Rewrite all the records below, changing each "pose" to "camera" and keeping everything else the same. Leave the pictures out.

* Begin SOURCE RECORDS *

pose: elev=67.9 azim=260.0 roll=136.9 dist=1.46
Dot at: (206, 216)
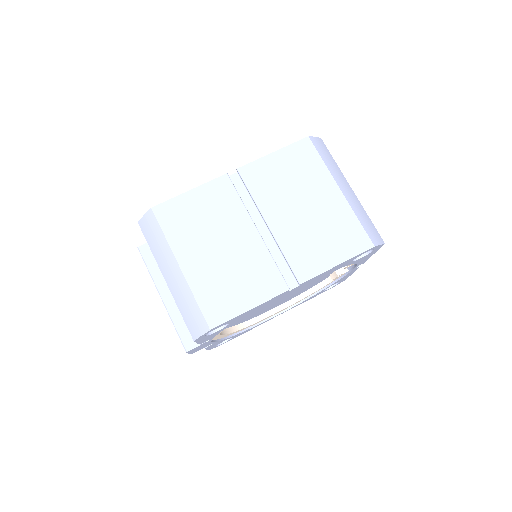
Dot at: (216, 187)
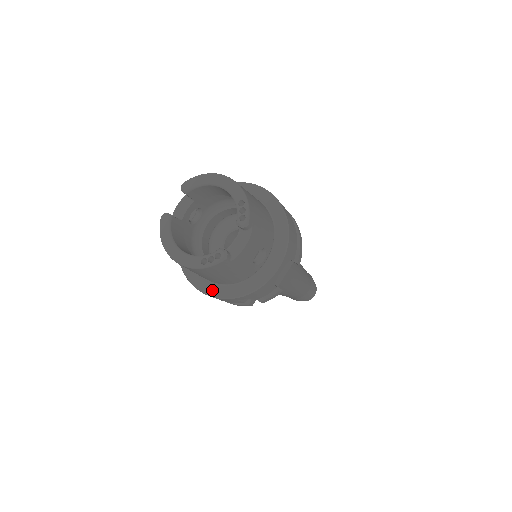
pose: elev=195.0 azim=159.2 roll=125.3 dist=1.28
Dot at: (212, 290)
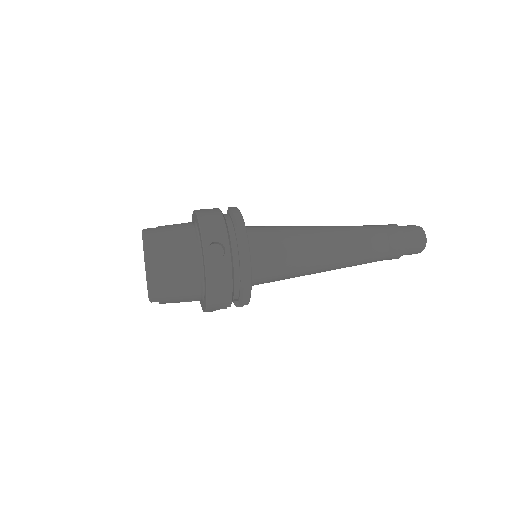
Dot at: occluded
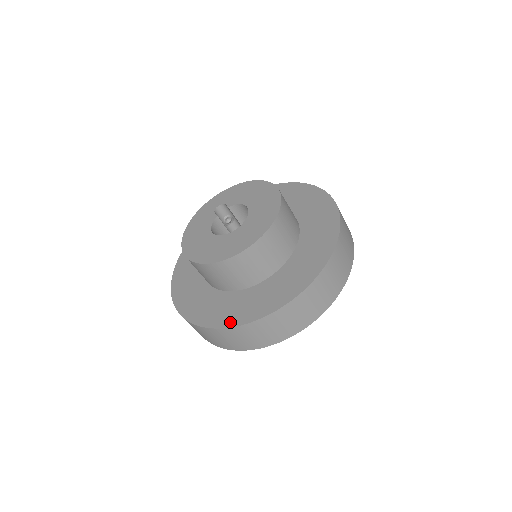
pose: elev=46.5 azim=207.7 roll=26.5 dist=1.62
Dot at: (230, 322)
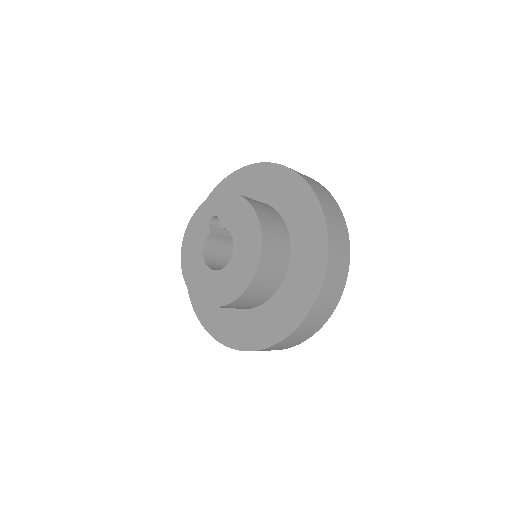
Dot at: (218, 336)
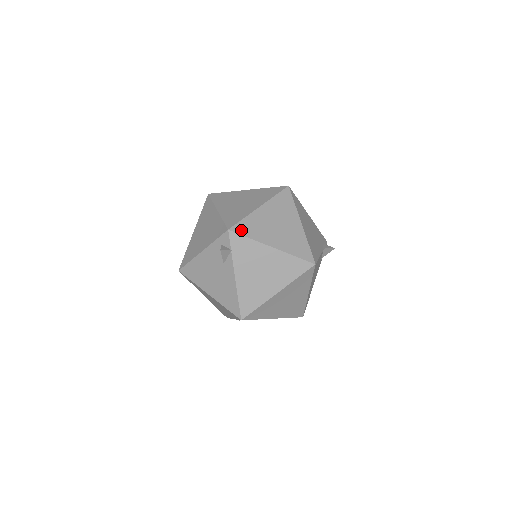
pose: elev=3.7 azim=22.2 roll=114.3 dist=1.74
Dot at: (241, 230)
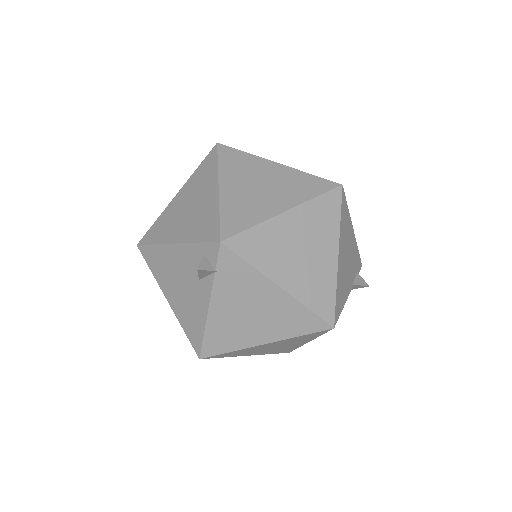
Dot at: (241, 247)
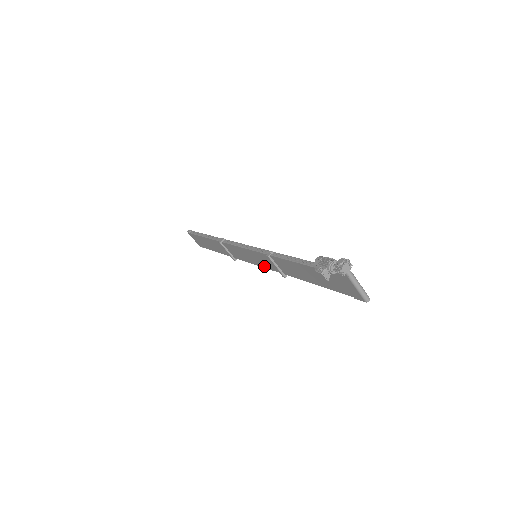
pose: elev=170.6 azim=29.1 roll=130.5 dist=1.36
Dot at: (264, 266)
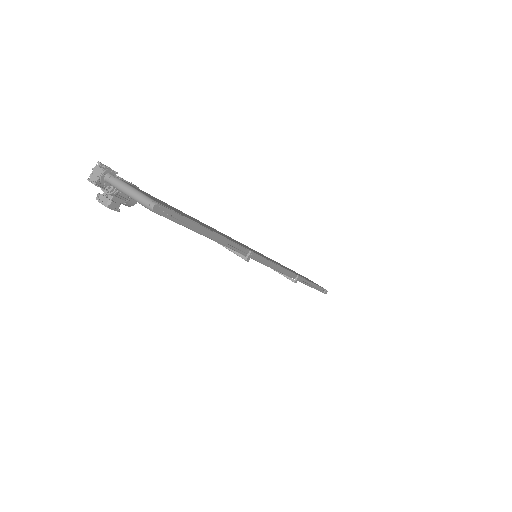
Dot at: occluded
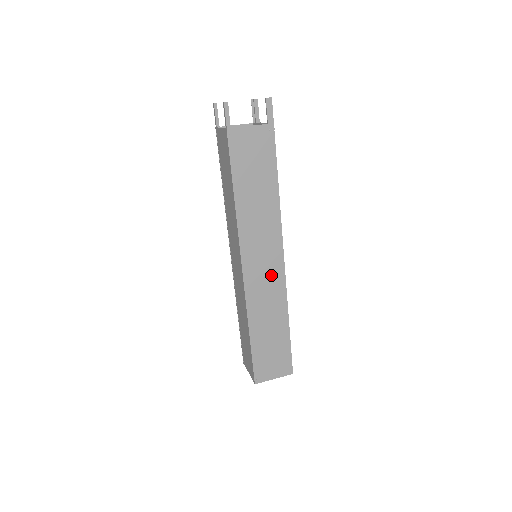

* End SOURCE RECORDS *

▶ ANSWER FOR THE TASK:
camera: elev=67.9 azim=260.0 roll=136.9 dist=1.46
Dot at: (206, 216)
Dot at: (216, 187)
camera: elev=195.0 azim=159.2 roll=125.3 dist=1.28
Dot at: (212, 290)
Dot at: occluded
camera: elev=46.5 azim=207.7 roll=26.5 dist=1.62
Dot at: (230, 322)
Dot at: (218, 336)
camera: elev=3.7 azim=22.2 roll=114.3 dist=1.74
Dot at: (241, 230)
Dot at: (241, 247)
camera: elev=170.6 azim=29.1 roll=130.5 dist=1.36
Dot at: (264, 266)
Dot at: occluded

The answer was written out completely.